1.《ネタバレ》 『マイノリティ・リポート』や『LOGAN/ローガン』等の名脚本家として知られるスコット・フランクが劇場用映画として企画していたものの、プロデューサーのスティーヴン・ソダーバーグから「人物描写を掘り下げるためにはドラマフォーマットの方が良い」という助言を受けて7話のミニシリーズとして制作したという本作。
合計7時間かけてひとつのドラマが描かれるという点が本作の特色であり、各エピソードに見せ場が仕込まれている他の連続ドラマとは根本的に異なった作りとなっています。この作りが、主に回想で構成された中盤辺りで猛烈に退屈させられる原因にはなっているものの、他方で最終話に向けて一直線に盛り上がっていき、ピークに達したところで大銃撃戦が始まるという娯楽作として理想的な流れを生み出せており、一長一短ある構成だったと思います。
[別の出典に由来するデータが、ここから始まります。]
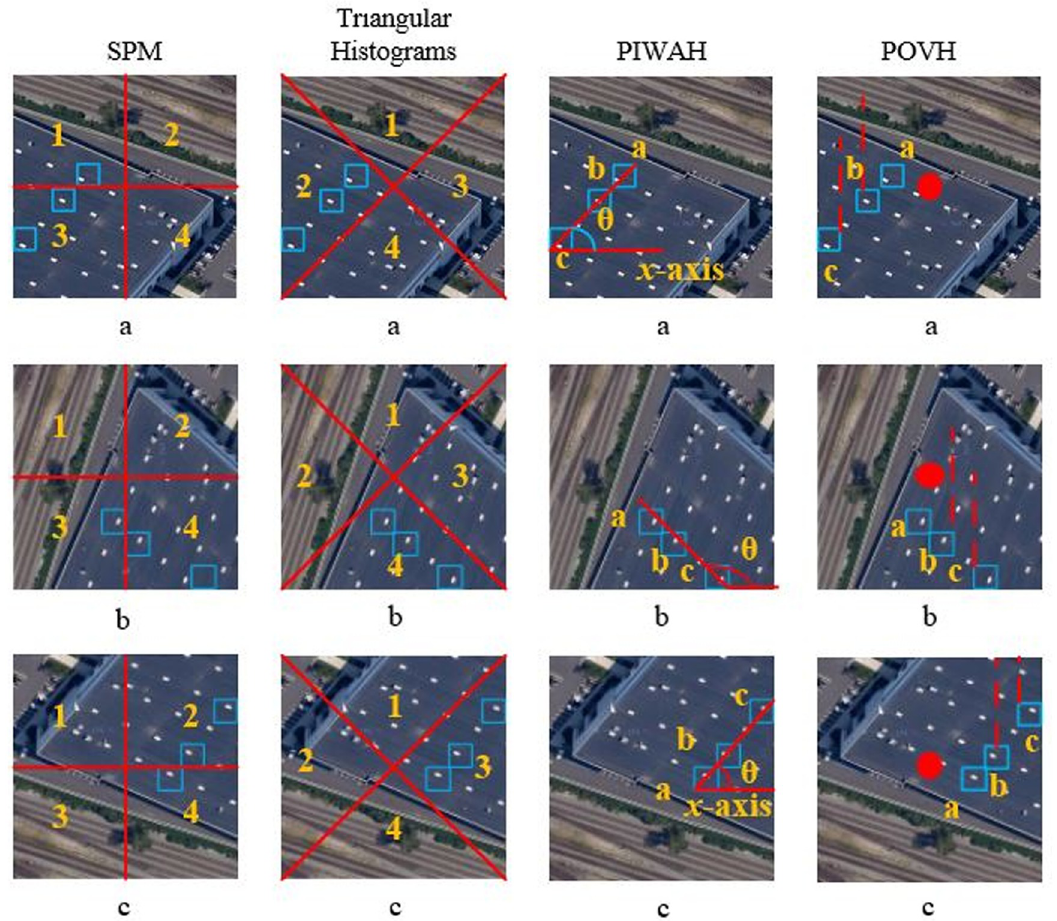
Fig 12. Image representation based on different spatial approaches where (a) represents the original image, (b) the image rotated by 90˚, and (c) image rotated by 180˚.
内容は、流れ者がならず者集団と戦うという西部劇としてはオーソドックスなストーリーがあり、流れ者と女主人との交流や、腰抜け扱いされていた保安官の復権といった、これまたオーソドックスなサブプロットがあるという、まさに王道に従った内容ながら、炭鉱事故でほとんどの男が死に、女性だけとなった集落が舞台という点にオリジナリティを入れてきています。王道と同じなのに王道とはちょっと違うというこのサジ加減は絶妙だったと思います。
また、悪役のキャラが非常に立っているという点も本作の強みです。一つの集落を皆殺しにし子供にも容赦をしないという凶暴性と、行動パターンの不可解さとで、次の瞬間にどんな恐ろしいことを仕出かすのかが分からない大悪党・フランク・グリフィンがとにかく素晴らしすぎるのです。その生い立ちは凄惨を極め、実の親を惨殺したカルト教団が育ての親となったことでその精神や価値観を完璧にぶっ壊されて大悪党となったものの、また別の場面にて自身の身の安全も顧みずに天然痘患者の介抱をする様を見るに、本来の彼は善人であったことが伺い知れます。この複雑な悪党を演じるジェフ・ダニエルズのはまり具合も素晴らしく、20年前には『Mr.ダマー』でジム・キャリーと一緒にバカしてた俳優とは思えないほどの重厚感がありました。
他方で流れ者のロイ・グッドは類型的なヒーローにとどまっているため、やや魅力薄。ちょっと前までグリフィンの手下として悪行にも手を染めていたはずなのに、恐ろしい部分を全然覗かせないので平板なキャラクターとなっています。善人になろうと努力するものの、ふとしたきっかけでかつての凶暴性を垣間見せて周囲をドン引きさせるようなエピソードがあっても良かったと思うのですが。また、父親のように慕っていたグリフィンの元を離れた経緯もはっきりと説明されないために、二人の間のドラマがうまく流れていませんでした。